Copy out, without any change, the stretch of lines that opens with the line containing "collector number: 39980" and closes with the line containing "state / province: Pest", both of those lines included.
+++ MATERIAL FOR THE TASK
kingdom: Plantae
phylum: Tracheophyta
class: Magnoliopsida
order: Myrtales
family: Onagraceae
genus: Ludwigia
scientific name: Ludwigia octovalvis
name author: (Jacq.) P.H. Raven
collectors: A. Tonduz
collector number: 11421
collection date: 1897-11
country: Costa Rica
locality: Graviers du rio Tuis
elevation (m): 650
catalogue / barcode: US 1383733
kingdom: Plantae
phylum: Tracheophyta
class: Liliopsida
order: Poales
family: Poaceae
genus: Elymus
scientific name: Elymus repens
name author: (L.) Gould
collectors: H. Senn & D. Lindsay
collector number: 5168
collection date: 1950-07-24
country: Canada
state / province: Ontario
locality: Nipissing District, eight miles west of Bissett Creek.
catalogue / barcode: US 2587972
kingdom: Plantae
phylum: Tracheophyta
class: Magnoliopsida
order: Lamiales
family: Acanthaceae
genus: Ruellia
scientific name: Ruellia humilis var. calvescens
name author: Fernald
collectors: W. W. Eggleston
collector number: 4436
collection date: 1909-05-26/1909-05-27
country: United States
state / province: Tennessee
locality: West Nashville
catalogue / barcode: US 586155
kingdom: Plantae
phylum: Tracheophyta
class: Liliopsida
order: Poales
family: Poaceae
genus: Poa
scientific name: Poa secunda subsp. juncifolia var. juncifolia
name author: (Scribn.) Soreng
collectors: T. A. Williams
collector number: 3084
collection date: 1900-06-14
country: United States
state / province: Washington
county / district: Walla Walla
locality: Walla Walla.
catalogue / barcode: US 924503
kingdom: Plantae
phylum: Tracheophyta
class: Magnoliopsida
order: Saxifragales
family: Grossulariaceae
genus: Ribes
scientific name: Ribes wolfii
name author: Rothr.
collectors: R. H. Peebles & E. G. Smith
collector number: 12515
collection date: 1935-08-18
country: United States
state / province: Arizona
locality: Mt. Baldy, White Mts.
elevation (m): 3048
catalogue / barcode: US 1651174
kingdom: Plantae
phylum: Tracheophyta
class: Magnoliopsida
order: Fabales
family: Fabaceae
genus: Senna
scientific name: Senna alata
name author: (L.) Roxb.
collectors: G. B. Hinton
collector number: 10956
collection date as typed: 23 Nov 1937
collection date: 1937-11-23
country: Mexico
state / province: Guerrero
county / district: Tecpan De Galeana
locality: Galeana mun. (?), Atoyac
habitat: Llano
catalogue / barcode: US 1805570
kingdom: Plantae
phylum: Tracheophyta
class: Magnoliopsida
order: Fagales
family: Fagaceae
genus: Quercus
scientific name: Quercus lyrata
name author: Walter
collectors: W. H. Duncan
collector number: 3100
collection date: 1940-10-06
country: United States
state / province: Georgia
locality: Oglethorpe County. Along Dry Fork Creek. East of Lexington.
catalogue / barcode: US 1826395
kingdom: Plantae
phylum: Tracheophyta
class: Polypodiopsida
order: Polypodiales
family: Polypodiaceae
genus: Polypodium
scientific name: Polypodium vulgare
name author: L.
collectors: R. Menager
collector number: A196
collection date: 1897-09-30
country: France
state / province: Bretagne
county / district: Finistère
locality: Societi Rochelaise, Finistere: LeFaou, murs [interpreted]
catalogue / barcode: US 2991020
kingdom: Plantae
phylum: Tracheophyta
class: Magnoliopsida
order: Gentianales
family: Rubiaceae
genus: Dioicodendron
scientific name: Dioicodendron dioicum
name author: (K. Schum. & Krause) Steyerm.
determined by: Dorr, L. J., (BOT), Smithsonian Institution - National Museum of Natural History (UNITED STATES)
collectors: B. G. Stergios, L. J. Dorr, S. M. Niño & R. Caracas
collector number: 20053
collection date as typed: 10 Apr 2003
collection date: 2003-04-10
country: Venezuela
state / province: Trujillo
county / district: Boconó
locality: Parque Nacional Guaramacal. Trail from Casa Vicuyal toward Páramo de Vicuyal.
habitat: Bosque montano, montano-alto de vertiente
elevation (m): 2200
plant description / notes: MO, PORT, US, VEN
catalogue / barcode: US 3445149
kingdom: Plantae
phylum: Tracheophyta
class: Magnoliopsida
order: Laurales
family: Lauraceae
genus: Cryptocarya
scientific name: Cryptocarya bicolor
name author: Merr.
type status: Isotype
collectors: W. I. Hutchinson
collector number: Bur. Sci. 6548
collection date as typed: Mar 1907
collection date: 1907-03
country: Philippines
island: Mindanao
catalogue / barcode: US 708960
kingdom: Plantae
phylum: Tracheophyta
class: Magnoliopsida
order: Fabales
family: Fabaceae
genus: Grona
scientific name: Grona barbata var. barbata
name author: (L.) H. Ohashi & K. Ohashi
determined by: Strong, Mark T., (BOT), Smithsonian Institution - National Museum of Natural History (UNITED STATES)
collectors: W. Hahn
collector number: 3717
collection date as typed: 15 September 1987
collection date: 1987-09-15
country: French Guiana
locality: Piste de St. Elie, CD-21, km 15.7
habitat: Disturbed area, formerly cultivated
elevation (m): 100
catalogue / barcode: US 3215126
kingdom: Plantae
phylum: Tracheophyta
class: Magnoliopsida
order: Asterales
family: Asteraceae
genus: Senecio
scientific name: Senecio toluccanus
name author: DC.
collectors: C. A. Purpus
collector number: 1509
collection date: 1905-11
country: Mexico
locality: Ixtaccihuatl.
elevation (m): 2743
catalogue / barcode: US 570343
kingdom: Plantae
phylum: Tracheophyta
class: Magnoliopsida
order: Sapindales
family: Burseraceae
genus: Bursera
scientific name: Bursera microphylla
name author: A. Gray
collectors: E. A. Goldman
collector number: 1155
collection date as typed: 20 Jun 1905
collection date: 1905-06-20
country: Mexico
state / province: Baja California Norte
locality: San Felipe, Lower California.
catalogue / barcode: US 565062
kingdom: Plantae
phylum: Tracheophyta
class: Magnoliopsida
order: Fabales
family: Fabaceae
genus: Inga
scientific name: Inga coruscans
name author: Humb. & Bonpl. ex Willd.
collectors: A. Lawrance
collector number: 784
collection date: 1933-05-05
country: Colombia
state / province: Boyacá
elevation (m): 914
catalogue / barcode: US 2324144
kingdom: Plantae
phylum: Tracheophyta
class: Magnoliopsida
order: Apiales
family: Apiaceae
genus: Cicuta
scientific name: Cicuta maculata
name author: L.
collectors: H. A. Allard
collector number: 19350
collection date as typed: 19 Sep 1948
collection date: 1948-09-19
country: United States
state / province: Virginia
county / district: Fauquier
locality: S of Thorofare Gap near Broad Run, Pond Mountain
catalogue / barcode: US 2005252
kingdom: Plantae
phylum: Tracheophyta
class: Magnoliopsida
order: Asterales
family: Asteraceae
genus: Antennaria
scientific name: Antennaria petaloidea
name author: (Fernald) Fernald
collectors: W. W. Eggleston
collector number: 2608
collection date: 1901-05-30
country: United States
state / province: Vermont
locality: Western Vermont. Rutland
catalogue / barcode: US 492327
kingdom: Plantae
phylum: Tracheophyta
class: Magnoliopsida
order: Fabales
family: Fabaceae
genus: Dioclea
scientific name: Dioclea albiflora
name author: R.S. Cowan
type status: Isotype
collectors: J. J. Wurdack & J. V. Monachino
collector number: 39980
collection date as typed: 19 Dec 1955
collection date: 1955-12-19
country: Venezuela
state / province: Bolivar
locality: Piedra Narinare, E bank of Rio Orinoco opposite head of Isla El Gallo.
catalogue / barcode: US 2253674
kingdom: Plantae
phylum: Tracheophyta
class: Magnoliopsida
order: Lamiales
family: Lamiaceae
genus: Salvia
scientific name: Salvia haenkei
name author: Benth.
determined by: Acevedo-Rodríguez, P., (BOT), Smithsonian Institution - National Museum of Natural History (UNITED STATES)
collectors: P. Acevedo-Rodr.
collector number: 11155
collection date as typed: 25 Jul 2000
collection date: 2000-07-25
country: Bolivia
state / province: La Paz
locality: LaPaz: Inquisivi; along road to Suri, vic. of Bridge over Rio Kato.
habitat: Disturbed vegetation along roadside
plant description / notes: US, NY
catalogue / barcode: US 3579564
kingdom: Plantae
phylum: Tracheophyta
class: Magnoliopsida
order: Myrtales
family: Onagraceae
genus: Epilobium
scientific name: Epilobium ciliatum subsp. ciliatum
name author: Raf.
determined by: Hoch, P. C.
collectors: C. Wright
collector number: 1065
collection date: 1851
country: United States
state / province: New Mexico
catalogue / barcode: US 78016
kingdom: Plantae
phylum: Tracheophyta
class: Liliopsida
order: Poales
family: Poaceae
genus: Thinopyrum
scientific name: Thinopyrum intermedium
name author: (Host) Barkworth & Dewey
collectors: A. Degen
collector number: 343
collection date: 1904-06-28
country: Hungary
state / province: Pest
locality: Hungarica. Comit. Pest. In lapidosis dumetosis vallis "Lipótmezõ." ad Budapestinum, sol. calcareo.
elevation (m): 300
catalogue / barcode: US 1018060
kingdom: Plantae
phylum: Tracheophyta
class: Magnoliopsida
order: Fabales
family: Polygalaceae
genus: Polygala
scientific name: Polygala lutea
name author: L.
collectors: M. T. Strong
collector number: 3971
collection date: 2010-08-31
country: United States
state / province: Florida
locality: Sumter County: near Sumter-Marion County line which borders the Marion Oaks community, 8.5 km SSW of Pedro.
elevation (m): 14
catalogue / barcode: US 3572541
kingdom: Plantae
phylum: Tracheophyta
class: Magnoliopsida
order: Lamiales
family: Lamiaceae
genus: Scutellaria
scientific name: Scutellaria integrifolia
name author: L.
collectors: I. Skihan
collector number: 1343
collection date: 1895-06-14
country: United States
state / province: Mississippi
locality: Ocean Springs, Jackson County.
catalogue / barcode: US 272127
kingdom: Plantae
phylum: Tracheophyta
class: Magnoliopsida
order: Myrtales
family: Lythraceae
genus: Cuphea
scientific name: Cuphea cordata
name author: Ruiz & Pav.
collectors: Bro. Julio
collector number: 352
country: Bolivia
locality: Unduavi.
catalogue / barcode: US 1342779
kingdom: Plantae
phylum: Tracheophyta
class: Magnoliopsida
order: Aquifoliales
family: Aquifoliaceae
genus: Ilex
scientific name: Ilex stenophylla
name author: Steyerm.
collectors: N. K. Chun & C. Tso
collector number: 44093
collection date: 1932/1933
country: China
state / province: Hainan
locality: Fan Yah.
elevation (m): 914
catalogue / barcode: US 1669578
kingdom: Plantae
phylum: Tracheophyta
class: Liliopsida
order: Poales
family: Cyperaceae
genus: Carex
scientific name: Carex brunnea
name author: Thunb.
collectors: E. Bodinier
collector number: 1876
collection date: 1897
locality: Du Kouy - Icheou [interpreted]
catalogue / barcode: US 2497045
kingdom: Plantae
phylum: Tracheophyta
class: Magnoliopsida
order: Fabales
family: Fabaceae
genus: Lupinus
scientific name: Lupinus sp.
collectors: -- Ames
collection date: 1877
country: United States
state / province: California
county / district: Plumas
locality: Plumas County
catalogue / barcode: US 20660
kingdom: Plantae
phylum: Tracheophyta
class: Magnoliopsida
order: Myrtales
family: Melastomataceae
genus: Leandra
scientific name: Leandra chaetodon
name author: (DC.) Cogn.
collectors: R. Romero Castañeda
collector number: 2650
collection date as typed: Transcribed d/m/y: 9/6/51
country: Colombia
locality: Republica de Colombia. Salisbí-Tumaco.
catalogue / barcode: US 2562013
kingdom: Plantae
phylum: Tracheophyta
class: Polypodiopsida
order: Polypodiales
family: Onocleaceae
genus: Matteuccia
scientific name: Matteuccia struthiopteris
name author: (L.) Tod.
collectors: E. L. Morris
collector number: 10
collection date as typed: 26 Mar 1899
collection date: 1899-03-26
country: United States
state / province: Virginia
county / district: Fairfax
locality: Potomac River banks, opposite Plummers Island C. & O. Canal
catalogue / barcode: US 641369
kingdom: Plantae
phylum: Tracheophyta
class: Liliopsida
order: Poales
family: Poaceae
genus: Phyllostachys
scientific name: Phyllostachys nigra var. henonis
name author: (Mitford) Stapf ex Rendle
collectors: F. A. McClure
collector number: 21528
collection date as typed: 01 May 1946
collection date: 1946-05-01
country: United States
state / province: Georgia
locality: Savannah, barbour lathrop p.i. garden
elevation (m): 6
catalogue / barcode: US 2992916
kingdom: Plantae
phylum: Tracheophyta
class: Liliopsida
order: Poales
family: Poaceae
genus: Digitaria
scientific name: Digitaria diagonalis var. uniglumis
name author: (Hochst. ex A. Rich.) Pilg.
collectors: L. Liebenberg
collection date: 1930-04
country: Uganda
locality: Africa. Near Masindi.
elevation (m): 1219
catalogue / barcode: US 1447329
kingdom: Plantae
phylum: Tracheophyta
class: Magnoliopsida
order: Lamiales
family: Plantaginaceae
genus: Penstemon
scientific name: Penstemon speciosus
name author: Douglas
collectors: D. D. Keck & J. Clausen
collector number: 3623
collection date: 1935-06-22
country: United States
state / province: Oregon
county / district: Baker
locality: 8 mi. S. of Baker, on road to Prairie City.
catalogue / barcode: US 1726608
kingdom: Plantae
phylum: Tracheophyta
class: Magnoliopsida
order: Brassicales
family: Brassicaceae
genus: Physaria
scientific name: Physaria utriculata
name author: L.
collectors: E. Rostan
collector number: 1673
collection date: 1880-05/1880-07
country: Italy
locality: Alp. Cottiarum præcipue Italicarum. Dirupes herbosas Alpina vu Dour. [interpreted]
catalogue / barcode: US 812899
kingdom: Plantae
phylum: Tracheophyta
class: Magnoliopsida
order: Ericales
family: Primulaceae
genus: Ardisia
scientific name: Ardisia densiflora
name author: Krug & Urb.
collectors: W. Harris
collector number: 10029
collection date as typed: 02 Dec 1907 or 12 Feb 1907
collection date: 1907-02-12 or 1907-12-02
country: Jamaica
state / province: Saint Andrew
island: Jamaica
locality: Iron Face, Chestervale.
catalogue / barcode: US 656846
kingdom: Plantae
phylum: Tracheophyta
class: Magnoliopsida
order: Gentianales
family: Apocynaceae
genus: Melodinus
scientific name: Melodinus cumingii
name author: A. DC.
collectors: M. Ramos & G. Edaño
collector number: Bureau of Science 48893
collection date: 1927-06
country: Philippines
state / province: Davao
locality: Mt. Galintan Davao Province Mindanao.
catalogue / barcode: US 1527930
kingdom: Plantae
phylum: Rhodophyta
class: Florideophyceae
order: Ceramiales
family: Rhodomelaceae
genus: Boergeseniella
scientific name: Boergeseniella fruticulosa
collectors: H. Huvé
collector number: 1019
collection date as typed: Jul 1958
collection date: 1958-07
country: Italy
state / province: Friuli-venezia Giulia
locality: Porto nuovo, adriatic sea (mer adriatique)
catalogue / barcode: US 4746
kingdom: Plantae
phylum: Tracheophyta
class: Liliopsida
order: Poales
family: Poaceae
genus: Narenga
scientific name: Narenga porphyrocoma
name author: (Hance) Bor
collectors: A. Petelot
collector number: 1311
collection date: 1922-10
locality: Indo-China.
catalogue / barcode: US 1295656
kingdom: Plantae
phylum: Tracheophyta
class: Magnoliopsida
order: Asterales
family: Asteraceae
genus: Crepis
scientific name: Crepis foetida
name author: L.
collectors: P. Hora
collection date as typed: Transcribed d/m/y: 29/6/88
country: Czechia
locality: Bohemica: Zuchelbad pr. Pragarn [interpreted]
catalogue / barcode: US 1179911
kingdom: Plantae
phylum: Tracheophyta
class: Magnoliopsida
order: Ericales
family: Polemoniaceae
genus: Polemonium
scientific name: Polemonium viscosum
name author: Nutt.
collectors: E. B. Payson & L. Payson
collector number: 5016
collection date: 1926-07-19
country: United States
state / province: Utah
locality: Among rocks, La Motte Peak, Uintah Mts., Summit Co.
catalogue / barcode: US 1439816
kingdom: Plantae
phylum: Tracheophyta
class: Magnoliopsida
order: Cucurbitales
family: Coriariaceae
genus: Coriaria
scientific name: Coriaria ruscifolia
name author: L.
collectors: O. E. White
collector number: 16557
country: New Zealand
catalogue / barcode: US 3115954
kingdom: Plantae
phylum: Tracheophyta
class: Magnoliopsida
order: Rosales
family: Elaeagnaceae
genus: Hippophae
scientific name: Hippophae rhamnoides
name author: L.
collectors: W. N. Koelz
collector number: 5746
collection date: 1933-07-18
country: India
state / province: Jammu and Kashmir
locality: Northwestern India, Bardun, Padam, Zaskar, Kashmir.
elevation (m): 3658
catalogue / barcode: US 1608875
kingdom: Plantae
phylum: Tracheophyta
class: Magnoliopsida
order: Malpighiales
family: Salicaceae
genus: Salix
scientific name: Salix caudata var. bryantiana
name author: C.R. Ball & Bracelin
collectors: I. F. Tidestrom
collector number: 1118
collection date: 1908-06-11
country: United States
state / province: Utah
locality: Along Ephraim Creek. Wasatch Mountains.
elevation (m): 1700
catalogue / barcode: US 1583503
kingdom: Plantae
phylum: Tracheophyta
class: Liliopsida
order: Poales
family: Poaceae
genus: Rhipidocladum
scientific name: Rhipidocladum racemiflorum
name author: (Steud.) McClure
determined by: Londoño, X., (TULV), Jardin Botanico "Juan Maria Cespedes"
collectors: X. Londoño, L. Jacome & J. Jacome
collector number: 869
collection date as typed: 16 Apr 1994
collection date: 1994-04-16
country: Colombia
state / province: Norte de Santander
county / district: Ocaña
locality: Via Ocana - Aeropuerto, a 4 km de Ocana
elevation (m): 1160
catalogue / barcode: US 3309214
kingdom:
++++++
EXERCISE SOLUTION ->
collector number: 39980
collection date as typed: 19 Dec 1955
collection date: 1955-12-19
country: Venezuela
state / province: Bolivar
locality: Piedra Narinare, E bank of Rio Orinoco opposite head of Isla El Gallo.
catalogue / barcode: US 2253674
kingdom: Plantae
phylum: Tracheophyta
class: Magnoliopsida
order: Lamiales
family: Lamiaceae
genus: Salvia
scientific name: Salvia haenkei
name author: Benth.
determined by: Acevedo-Rodríguez, P., (BOT), Smithsonian Institution - National Museum of Natural History (UNITED STATES)
collectors: P. Acevedo-Rodr.
collector number: 11155
collection date as typed: 25 Jul 2000
collection date: 2000-07-25
country: Bolivia
state / province: La Paz
locality: LaPaz: Inquisivi; along road to Suri, vic. of Bridge over Rio Kato.
habitat: Disturbed vegetation along roadside
plant description / notes: US, NY
catalogue / barcode: US 3579564
kingdom: Plantae
phylum: Tracheophyta
class: Magnoliopsida
order: Myrtales
family: Onagraceae
genus: Epilobium
scientific name: Epilobium ciliatum subsp. ciliatum
name author: Raf.
determined by: Hoch, P. C.
collectors: C. Wright
collector number: 1065
collection date: 1851
country: United States
state / province: New Mexico
catalogue / barcode: US 78016
kingdom: Plantae
phylum: Tracheophyta
class: Liliopsida
order: Poales
family: Poaceae
genus: Thinopyrum
scientific name: Thinopyrum intermedium
name author: (Host) Barkworth & Dewey
collectors: A. Degen
collector number: 343
collection date: 1904-06-28
country: Hungary
state / province: Pest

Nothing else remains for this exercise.